Daten sind das neue Gold in der Verkehrsindustrie. Firmen feilen an Möglichkeiten, sie nutzbar zu machen.

Stuttgart | Scheinbar quälend langsam bewegt sich die Schlange vor der Sicherheitskontrolle am Stuttgarter Flughafen. Einige Reisende stellen schon ihre Taschen ab. Doch der Schein trügt. Nur drei Minuten beträgt die Wartezeit – das zumindest behauptet die Anzeige über der Bordkarten-Kontrolle. Seit 2013 setzt der Flughafen ein elektronisches System ein, um Passagierströme vor den Sicherheitskontrollen zu messen.

19 Sensoren in der Decke bilden die Menschen in der Halle des Terminal 1 als Datenpunkte ab. Die Sensoren senden ihre Informationen an eine Software, die misst, wie schnell sich die Reisenden von ihrem Standort über eine bestimmte Ziellinie bewegen. Wird die Wartezeit zu lang, erscheint ein grünes Männchen mit Rollköfferchen im Display über dem Kontrollpunkt und zeigt an, ob es in anderen Terminals schneller geht. Bei den kurzen Wegen in Stuttgart kein Problem.

Was in kleinem Maßstab am Flughafen passiert, daran tüfteln auch Verkehrsplaner und Firmen für den Autoverkehr. Verkehrsleitzentralen haben Kameras aufgestellt, vor Ampeln messen Induktionsschleifen im Boden das Verkehrsaufkommen – neuerdings werden Bewegungsdaten von Navigationsgeräten, Handys und in Zukunft wohl auch von den Autos selbst produziert. Das Geschäft mit der Verkehrsprognose hat längst neue Spieler wie Google oder den Verkehrsdatenanbieter Inrix auf den Plan gerufen.
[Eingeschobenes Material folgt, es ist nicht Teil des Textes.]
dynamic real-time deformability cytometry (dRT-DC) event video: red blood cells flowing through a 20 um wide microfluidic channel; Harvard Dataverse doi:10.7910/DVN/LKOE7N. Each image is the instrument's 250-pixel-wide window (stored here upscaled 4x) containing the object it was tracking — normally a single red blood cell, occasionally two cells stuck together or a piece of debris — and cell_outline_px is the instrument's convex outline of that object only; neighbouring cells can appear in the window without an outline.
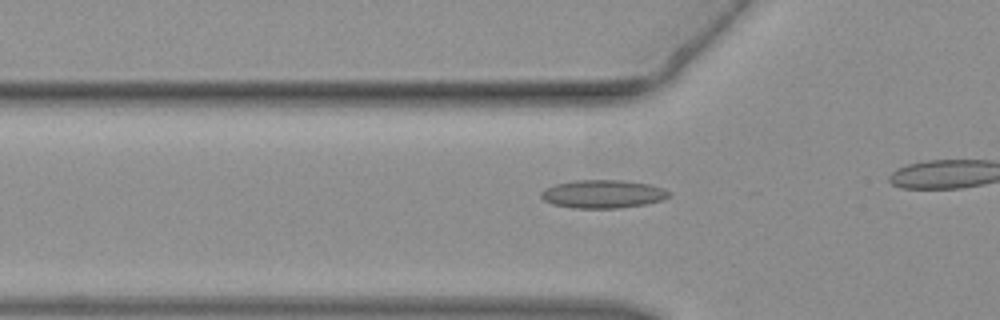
{"species": "common noctule bat (a hibernating species)", "species_latin": "Nyctalus noctula", "temperature_condition": "warm", "stored_images_in_passage": 30, "camera_frame_rate_fps": 3000, "um_per_image_px": 0.085, "animal": {"sex": "female", "body_mass_g": 19.3, "forearm_length_mm": 54.1}, "frame": {"image": 1, "passage_image": 12, "time_ms": 3.667, "image_size_px": [1000, 320], "cell_outline_px": [[672, 196], [660, 200], [644, 204], [620, 208], [572, 208], [552, 204], [544, 200], [540, 196], [540, 192], [544, 188], [556, 184], [576, 180], [624, 180], [648, 184], [664, 188], [672, 192]], "centroid_in_image_um": [51.25, 16.49], "position_along_channel_um": 74.6, "area_um2": 21.15}}
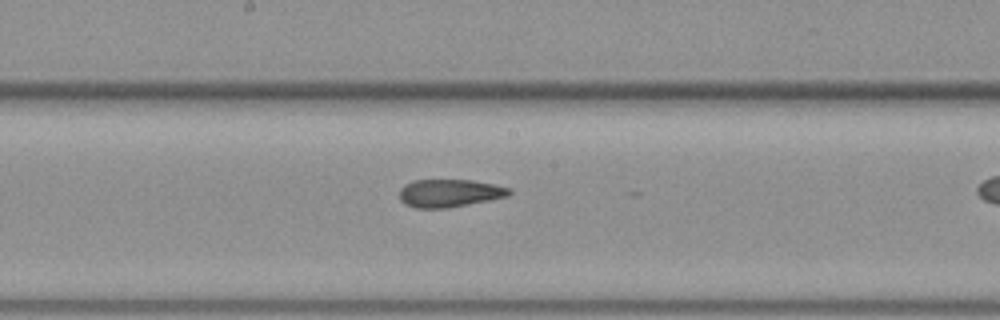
{"frame": {"image": 2, "passage_image": 21, "time_ms": 6.667, "image_size_px": [1000, 320], "cell_outline_px": [[512, 192], [508, 196], [448, 208], [416, 208], [404, 204], [400, 200], [400, 188], [404, 184], [412, 180], [472, 180], [496, 184], [512, 188]], "centroid_in_image_um": [38.21, 16.41], "position_along_channel_um": 210.0, "area_um2": 17.98}}
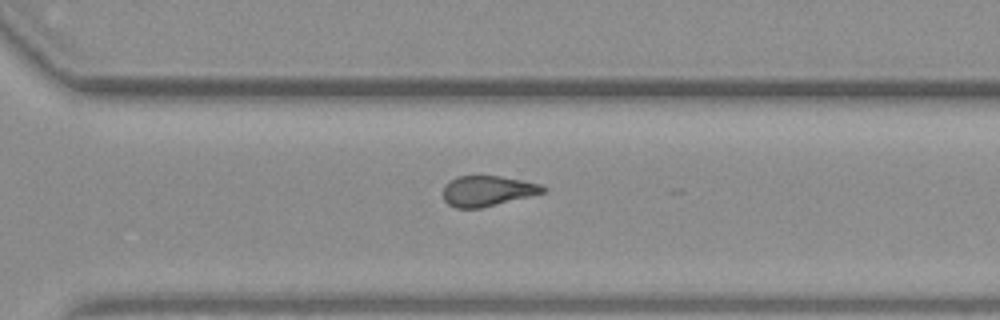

Grenzen setzt in Deutschland der Datenschutz. Nur anonymisierte Daten werden weitergegeben – die Zustimmung des Nutzers vorausgesetzt. Trotzdem wird versucht, den größtmöglichen Nutzen aus den Informationen zu schlagen.

In Nordrhein-Westfalen etwa werden an 2500 Messpunkten auf den Autobahnen im Minutentakt Wetter- und Verkehrslage erfasst. Darüber hinaus seien an neuralgischen Autobahnpunkten Webcams aufgestellt, erklärt Hanno Bäumer, Leiter der Verkehrszentrale NRW. Dazu kauft das Land sogenannte „Floating Car Data“ – aktuelle GPS-Daten von Verkehrsteilnehmern – vom ADAC ein. Bislang werden die Informationen dazu verwendet, die aktuelle Verkehrssituation darzustellen und gegebenenfalls einzugreifen.

Der nächste Schritt zur Verkehrsprognose ist aber schon jetzt nicht weit. „Die Daten sind vorhanden“, sagt Claus Doll vom Fraunhofer-Institut für System- und Innovationsforschung. Informationen von zehn Prozent der Verkehrsteilnehmer reichten aus, um das Verhalten eines Stroms zu prognostizieren. Wenn Taxen und Fuhrparks von Firmen mit GPS-Sendern ausgestattet seien, genüge das, um ausreichend „Floating Car Data“ zu produzieren.

Der IT-Konzern IBM arbeitet an Programmen, die die Daten zusammenführen, um dann Vorhersagen zu treffen. Die Auftraggeber sind Städte, Autohersteller und Verkehrsverbünde. Siemens entwickelt intelligente Ampeln, die künftig auch mit den näher kommenden Autos kommunizieren – ihnen also anzeigen, wann die nächste Grünphase kommt. Dadurch können Standzeiten und die Gefahr von Staus vermieden werden. „Aktuell ist die Erfassung passiv, in Zukunft wird sich das Auto auch selbst mitteilen“, sagt Entwicklungsleiter Wilke Reints.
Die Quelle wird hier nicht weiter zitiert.